Stock markets, as we know, rise and fall, at times dramatically.

Nonetheless, historically there has been no better way to make your money grow, with average yearly increases over the 20th century – of around 11%. The key word here is average.

That century includes horrors like the Wall Street crash of 1929, Black Monday and the dotcom crash.

It also includes periods of sustained growth, Bull markets. These included almost the whole of the 1990s, and a strong run from 2003 to 2008.

The bear markets, when share prices fall, are shorter lived. We had a bear market between 2000 and 2002, in the wake of the dotcom boom.

More frightening for investors are the dramatic crashes. On Black Monday, in 1987, it lost a quarter in just a few hours.

Close up, the falls look a terrifying rollercoaster ride. From a distance they appear merely ‘corrections’ in an upward climb.

An investor who held tight through Black Monday saw shares back to their previous level a year later.

So we know shares beat other investments over time. We have seen spectacular rises in property in the last decade but that’s changing.

Since the 1950s, UK property has risen 3% a year on average, shares 11%. We know that most managed funds, such as unit trusts, will only match the market at best. To outperform the market you need to do it yourself.

If you’re going to pick stocks though, you need to learn your stuff.

Rule 1 is research. The more you learn about the companies or sectors you specialise in, the better you’ll become.

You need to be able to read and understand their balance sheets. Otherwise you might as well join the mug punters in the bookies, putting your money on a horse because you like the name.

So although you might eventually develop a supernatural sense for rises and falls – don’t count on it just yet.

There are thousands of companies, on a growing number of stock markets (several in London alone).
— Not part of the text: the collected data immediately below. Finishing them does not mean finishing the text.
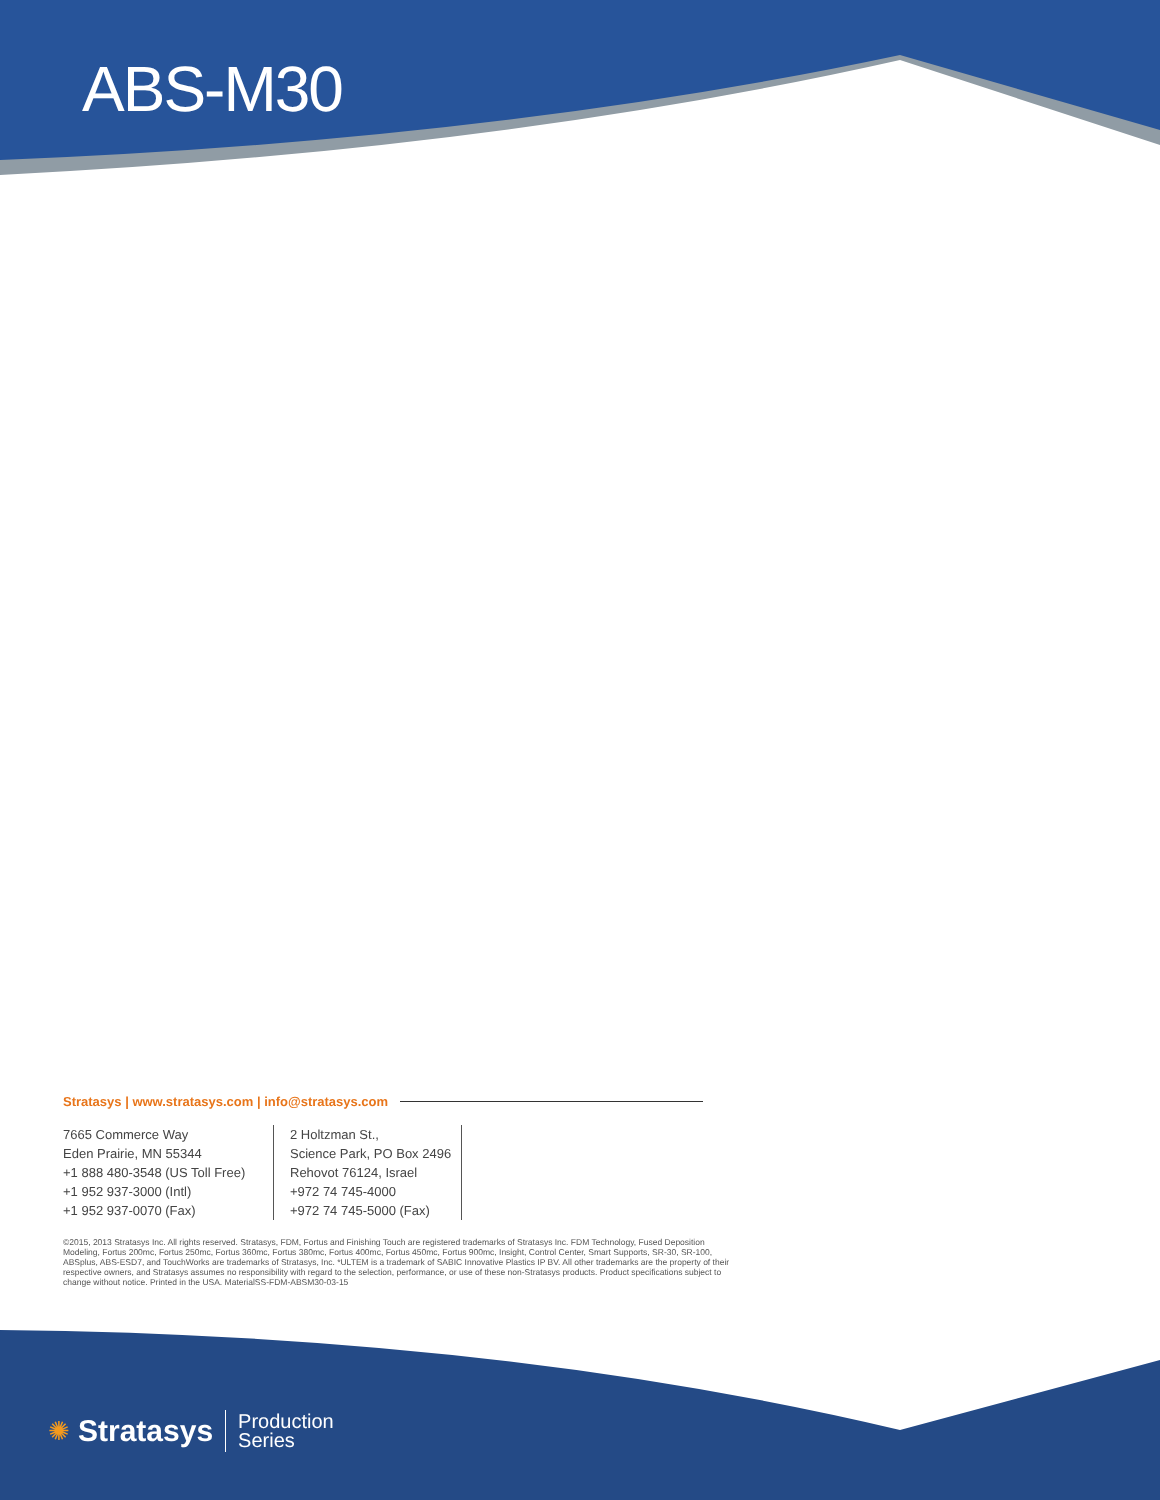ABS-M30
Stratasys | www.stratasys.com | info@stratasys.com
7665 Commerce Way
Eden Prairie, MN 55344
+1 888 480-3548 (US Toll Free)
+1 952 937-3000 (Intl)
+1 952 937-0070 (Fax)
2 Holtzman St.,
Science Park, PO Box 2496
Rehovot 76124, Israel
+972 74 745-4000
+972 74 745-5000 (Fax)
©2015, 2013 Stratasys Inc. All rights reserved. Stratasys, FDM, Fortus and Finishing Touch are registered trademarks of Stratasys Inc. FDM Technology, Fused Deposition Modeling, Fortus 200mc, Fortus 250mc, Fortus 360mc, Fortus 380mc, Fortus 400mc, Fortus 450mc, Fortus 900mc, Insight, Control Center, Smart Supports, SR-30, SR-100, ABSplus, ABS-ESD7, and TouchWorks are trademarks of Stratasys, Inc. *ULTEM is a trademark of SABIC Innovative Plastics IP BV. All other trademarks are the property of their respective owners, and Stratasys assumes no responsibility with regard to the selection, performance, or use of these non-Stratasys products. Product specifications subject to change without notice. Printed in the USA. MaterialSS-FDM-ABSM30-03-15
✺ Stratasys Production
Series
It’s an idea to trade on what you know.

If you’ve knowledge of software, sugar beet or mortgage broking, then research companies in those areas.
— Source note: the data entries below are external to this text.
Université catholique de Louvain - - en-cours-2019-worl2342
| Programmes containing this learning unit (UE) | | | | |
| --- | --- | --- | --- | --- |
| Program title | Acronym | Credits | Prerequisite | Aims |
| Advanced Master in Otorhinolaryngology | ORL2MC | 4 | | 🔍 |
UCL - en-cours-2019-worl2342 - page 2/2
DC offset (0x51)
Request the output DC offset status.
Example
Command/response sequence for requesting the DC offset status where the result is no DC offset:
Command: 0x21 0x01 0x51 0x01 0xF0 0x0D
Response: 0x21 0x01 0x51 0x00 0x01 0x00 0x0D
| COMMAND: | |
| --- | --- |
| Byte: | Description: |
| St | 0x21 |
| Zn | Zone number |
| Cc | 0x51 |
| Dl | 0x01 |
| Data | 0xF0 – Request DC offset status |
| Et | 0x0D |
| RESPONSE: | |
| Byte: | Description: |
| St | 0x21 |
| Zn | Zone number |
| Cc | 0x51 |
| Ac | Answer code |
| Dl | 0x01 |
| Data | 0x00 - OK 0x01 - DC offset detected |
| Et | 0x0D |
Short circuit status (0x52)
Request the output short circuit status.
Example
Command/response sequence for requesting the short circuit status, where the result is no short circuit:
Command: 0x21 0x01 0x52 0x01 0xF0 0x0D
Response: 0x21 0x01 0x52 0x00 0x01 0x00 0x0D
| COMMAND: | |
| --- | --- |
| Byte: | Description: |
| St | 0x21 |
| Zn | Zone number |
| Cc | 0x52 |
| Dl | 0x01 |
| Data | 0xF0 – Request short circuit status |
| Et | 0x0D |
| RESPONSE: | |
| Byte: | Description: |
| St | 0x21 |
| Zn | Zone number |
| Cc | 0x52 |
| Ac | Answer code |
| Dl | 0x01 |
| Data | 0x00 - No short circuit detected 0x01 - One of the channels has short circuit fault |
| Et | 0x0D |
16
You also need a clear strategy on when to buy and sell your shares – otherwise you risk getting blown all over the place.

Share price falls and surges aren’t to do with a thousand brokers coolly making rational decisions – many of them are panicking or getting overexcited – following the herd.

Remember too that just because a share falls it doesn’t mean it’s a dog. If you’re still convinced a certain stock is sound, it can make sense to buck the trend.

It also means you buy cheap. Think about it. If you do what everyone else does, then you might as well invest in a tracker fund. It’s a lot less time and work.

You need to understand what a company’s share price means. You’re going to need to read company reports.

If this sounds dull, then going it alone isn’t for you. But remember top investors don’t rely on inside information (that would be illegal) but on information gleaned from assiduous reading of published data.

That doesn’t mean City-style number crunching on super computers – just a brain and a pair of reading glasses.

Back to your strategy. You need to ascertain the value of a share. ‘Cheap’ alone isn’t good enough.

Classic measures include price/earnings ratio, earnings per share and price to earnings. What investors call FUNDAMENTALS.

You’ll be picking a smaller number of shares than the big funds. That means your ride will be rockier – one share losing 30% of its value overnight can make your portfolio look very sickly.

Can you cope with the rollercoaster, AND hold your nerve that you know what you’re doing?

It’s a long game. You might do all the homework and STILL underperform the market and the fund managers.

Conversely, if you do well, don’t get carried away. Anyone can look good in a rising market. And ask yourself … are your shares possibly now OVERVALUED?

Finally, although you want to stick to your strategy, be open minded.

Learn! If your stocks aren’t performing, you need to be honest with yourself. It’s not the stocks’ fault, it’s your fault.

Ask yourself what went wrong and why? Did you do your homework? Can you take that setback as a useful lesson?

And if you need inspiration, look at not just the Warren Buffets, but the thousands of small investors who make a good living and get immense satisfaction by outperforming the pros. It can be a scary ride but an exhilarating one.